Why do we use reference orbital?
Because the driving force for an electron in an orbital to be transferred (donated) to another orbital (an acceptor orbital) is related to the difference in energy between the orbital not the absolute energy.
In the diagram in each case the electron will end up on the lowest relative energy level. In organic chemistry we often think of CH3O and (CH3)2N as donors even though nitrogen and oxygen are more electronegative than carbon (i.e. their orbital are lower in energy than carbon?
Why is this?
First to be fair we should compare orbitals with equal occupancy and if we compared CH3O and (CH3)2N to (CH3)2C– we would think that the carbanion was a better donor than the methoxy group or the amino group.

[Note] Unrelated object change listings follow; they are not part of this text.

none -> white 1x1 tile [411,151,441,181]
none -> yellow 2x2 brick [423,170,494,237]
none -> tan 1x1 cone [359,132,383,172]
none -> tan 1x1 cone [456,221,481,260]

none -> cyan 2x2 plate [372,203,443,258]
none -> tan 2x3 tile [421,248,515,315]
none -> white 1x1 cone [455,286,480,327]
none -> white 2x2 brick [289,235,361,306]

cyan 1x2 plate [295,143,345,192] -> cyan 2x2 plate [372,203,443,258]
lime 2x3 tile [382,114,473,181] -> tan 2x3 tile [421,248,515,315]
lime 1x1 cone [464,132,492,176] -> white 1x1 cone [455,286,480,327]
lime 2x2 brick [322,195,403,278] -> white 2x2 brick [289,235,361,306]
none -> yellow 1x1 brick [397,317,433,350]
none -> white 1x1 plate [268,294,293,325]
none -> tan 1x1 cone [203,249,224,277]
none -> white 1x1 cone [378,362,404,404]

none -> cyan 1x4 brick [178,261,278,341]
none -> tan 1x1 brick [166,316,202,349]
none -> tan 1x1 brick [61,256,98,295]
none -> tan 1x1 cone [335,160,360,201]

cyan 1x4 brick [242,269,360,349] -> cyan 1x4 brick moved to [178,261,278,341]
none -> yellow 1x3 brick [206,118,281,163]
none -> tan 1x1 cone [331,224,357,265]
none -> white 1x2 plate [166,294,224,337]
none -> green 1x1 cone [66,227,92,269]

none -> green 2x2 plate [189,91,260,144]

Consider what happens to the molecular orbitals of ethylene when we attach donors or acceptor groups to them. The donor case:
- When the the donor orbital mixes with the molecular orbitals of ethylene it is higher in energy then the the HOMO of ethylene.
- It mixes more with the HOMO than the LUMO because they are closer in energy (perturbation theory).
- As a result of the mixing two new filled orbitals are created and the highest occupied MO is now higher in energy than either the amine orbital or the original ethylene HOMO. This orbital is delocalized and has both carbon and nitrogen character. In fact the orbital will in many ways resemble those of allyl anion.
- The HOMO-LUMO energy is now smaller
The same arguments will hold in reverse for the acceptor case.